Han pasado diez años desde que empecé a trabajar con Guille (Arkano). Ha sido un camino increíble.

Un camino exigente, pero muy enriquecedor y por el que estoy muy agradecido porque me ha dado la oportunidad de desarrollar distintas áreas: la creativa, estratégica, la logística, la financiera.… 

Estos años he podido estar en proyectos muy diferentes: hemos publicado discos, hemos hecho giras, campañas con marcas e instituciones, acciones con enfoque social y educativo, colaboraciones en televisión y proyectos únicos como el Récord Guinness de improvisación, que aún recuerdo con una emoción enorme.

Pero, con todo eso, no es lo que más recuerdo.
De lo que más me acuerdo, y probablemente de lo que me acordaré cuando sea viejo, es de los momentos vividos con las personas.

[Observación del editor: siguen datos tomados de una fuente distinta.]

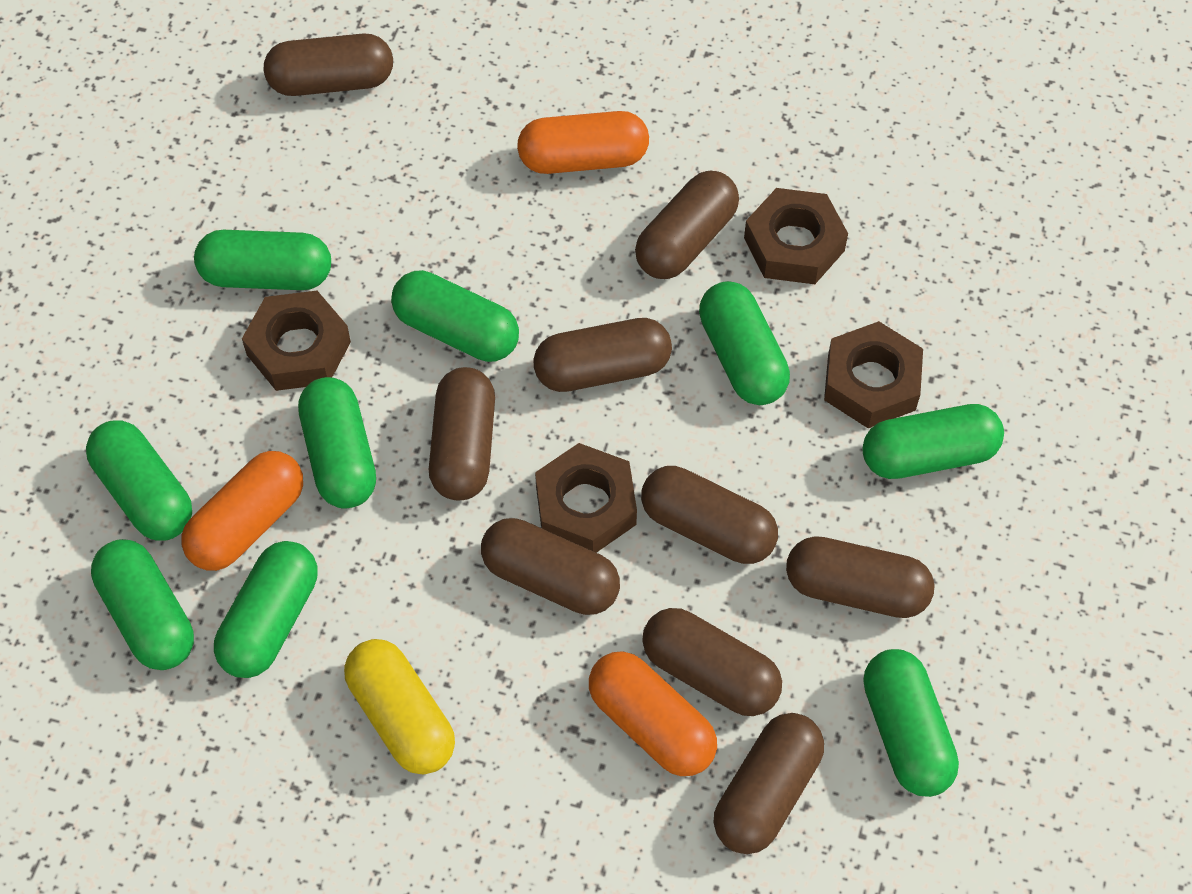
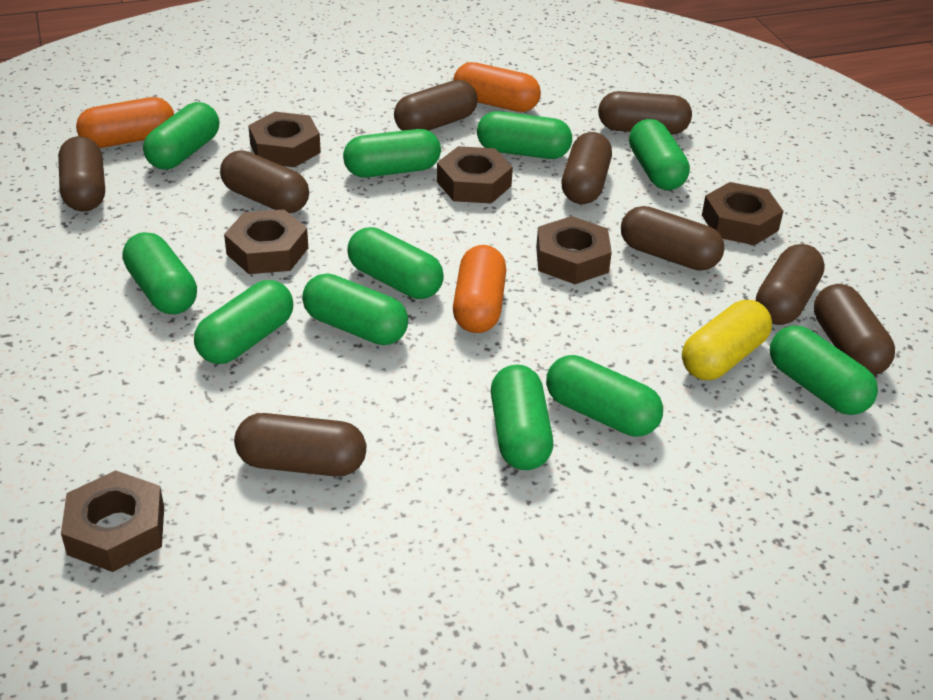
brown nut: 4 -> 6
green capsule: 9 -> 11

Y en especial, con Guille.

Después de tanto tiempo, lo considero mucho más que un artista: es el hermano pequeño que nunca tuve. Intento ejercer con él ese papel, aunque su madurez muchas veces haga que los roles se intercambien. Con él he tenido conversaciones profundas sobre la vida, el amor, la salud mental, los miedos… y también me he reído como pocas veces me he reído en mi vida. Recuerdo los viajes, algunos días duros que salvamos con humor, los retos físicos y mentales que el trabajo nos ha puesto por delante y cómo los hemos sacado adelante juntos.

Y recuerdo a la gente que hemos conocido en toda España y Latinoamérica, que nos ha hecho los viajes mucho más bonitos.

Todo eso me ha dejado una lección clara: lo importante no son los hitos, ni los escenarios, ni los focos. Lo importante son las personas, lo compartido. Y eso es algo que intento aplicar en el resto de mi vida. Ahora sigo trabajando con Guille, entreno a un equipo de fútbol de niños, compito en pádel… y, más allá de los resultados, lo que quiero es seguir rodeándome de gente y experiencias que me llenen, que me hagan sentir vivo, que me recuerden por qué hago las cosas.

Al final, eso es lo que me llevo de estos años.
No los logros, sino cómo los vivimos.